GE Says “Ciao” to Italian Wind Energy Market

General Electric has worked in Italy’s energy sector for a while now, and should become a part of the wind energy market by the end of 2004. Enel Spa, the largest electric utility in Italy, has signed an agreement with GE Energy to purchase 71 of the company’s 1.5 MW wind turbines during the next two years.

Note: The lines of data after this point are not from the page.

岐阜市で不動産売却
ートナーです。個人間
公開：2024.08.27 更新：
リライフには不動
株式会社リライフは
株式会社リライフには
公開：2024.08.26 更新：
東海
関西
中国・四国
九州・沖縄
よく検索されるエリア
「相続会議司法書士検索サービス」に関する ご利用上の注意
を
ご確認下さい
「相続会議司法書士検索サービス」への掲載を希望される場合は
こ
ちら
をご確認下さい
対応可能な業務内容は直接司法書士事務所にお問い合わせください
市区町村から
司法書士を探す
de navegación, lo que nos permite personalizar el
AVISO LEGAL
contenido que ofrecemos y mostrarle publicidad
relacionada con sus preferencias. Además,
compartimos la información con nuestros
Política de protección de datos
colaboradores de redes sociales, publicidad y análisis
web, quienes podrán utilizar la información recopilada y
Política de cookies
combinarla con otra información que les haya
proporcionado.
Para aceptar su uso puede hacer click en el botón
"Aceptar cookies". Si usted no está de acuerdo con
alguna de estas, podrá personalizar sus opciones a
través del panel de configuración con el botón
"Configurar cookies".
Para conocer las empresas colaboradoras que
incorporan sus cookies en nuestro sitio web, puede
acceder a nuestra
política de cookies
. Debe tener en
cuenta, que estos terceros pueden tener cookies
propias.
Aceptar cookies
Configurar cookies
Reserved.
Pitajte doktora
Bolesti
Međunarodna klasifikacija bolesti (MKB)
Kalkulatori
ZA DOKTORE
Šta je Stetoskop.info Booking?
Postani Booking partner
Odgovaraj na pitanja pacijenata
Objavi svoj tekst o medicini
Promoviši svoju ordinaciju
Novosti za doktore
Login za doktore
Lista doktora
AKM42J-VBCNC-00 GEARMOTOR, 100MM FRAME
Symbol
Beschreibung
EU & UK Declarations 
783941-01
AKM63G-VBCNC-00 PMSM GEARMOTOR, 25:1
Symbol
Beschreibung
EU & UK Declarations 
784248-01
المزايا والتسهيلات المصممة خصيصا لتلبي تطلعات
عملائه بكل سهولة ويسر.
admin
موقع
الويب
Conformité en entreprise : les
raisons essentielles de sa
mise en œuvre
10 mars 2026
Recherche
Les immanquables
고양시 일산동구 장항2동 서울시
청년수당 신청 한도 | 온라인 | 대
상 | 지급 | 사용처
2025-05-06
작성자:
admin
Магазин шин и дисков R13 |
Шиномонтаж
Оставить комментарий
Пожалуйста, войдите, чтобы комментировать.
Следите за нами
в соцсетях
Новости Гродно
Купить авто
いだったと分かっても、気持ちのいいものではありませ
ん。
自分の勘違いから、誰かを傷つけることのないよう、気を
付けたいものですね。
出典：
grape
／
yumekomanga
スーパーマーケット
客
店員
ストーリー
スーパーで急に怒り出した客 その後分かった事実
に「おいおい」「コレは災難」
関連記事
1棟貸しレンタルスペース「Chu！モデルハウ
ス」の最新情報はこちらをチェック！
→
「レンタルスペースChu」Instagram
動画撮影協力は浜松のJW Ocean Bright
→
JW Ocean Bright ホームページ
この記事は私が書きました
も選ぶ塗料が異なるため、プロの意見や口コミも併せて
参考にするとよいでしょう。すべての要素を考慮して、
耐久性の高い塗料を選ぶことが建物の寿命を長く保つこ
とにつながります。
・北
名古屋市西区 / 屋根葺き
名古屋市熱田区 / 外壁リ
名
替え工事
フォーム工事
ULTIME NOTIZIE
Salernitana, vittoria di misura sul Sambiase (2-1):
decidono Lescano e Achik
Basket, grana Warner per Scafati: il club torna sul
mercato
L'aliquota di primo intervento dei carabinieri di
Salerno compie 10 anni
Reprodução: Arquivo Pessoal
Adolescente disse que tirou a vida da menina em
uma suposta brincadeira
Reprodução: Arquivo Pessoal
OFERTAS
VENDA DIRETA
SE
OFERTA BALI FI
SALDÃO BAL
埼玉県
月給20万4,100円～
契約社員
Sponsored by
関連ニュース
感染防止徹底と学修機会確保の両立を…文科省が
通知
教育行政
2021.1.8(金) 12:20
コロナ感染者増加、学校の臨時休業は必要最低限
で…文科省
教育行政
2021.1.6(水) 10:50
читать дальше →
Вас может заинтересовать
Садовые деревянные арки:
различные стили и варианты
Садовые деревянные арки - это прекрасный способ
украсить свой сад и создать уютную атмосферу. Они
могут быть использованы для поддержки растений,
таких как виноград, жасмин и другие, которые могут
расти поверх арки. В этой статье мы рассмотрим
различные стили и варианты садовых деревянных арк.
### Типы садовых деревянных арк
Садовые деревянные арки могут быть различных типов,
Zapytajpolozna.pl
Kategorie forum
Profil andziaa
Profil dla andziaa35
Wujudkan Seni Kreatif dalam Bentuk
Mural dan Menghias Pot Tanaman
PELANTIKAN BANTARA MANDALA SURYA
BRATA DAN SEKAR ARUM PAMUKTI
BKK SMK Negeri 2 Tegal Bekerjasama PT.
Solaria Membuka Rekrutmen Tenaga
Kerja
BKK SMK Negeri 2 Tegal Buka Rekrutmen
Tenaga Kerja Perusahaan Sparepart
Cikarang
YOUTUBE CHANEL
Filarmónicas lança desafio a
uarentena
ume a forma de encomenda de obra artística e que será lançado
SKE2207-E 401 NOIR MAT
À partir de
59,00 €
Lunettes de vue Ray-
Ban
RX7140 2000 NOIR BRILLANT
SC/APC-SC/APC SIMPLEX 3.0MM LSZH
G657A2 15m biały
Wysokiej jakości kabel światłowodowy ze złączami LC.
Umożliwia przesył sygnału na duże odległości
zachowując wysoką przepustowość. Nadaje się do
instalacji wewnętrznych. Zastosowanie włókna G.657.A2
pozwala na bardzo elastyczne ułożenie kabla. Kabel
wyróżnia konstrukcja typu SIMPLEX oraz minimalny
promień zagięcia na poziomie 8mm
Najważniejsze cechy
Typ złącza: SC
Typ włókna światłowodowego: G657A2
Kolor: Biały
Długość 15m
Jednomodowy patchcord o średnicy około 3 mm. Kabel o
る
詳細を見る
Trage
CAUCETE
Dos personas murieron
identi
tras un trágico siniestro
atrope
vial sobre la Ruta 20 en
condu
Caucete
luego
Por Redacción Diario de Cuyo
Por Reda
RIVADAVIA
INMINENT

Rome Italy – June 21, 2004 [] At least two planned projects will install some of the turbines. The Littigheddu project in Sardinia, scheduled for 2004, will get 38 of the turbines. This should make Littigheddu one of the largest single installations of wind turbines in Italy. Five wind turbines will re-power the existing Collarmele project in Abruzzo, which is scheduled for 2005. The new turbines will replace some of the smaller and older wind turbines at the project. The remaining 28 wind turbines will be assigned to additional future projects. The Italian government is supporting the development of renewable energy as part of the country’s commitment to the Kyoto Protocol and the EU goal of producing 22 percent of Europe’s electricity from renewable energy sources by 2010. Much of that power is expected to come from wind energy. According to a recent survey published by the German Wind Energy Institute, Italy is one of five important future markets for wind energy development. By the end of 2003, Italy had 922 MW of installed wind energy capacity, with a target of more than 2,400 MW by the end of 2008. “We are pleased to be working with Enel to help increase Italy’s supply of wind-generated power,” said Steve Zwolinski, CEO of GE Energy’s wind operations. “GE’s existing support system in Italy provides added benefit for our Italian customers.” GE Energy has a well-established service network in Italy that will provide service support for GE-installed wind turbine projects. This service organization supports several GE business units in the country including GE Energy’s oil and gas group, which has its global headquarters in Florence. GE is active the country’s strategic industries including energy, medical equipment, transportation and financial services.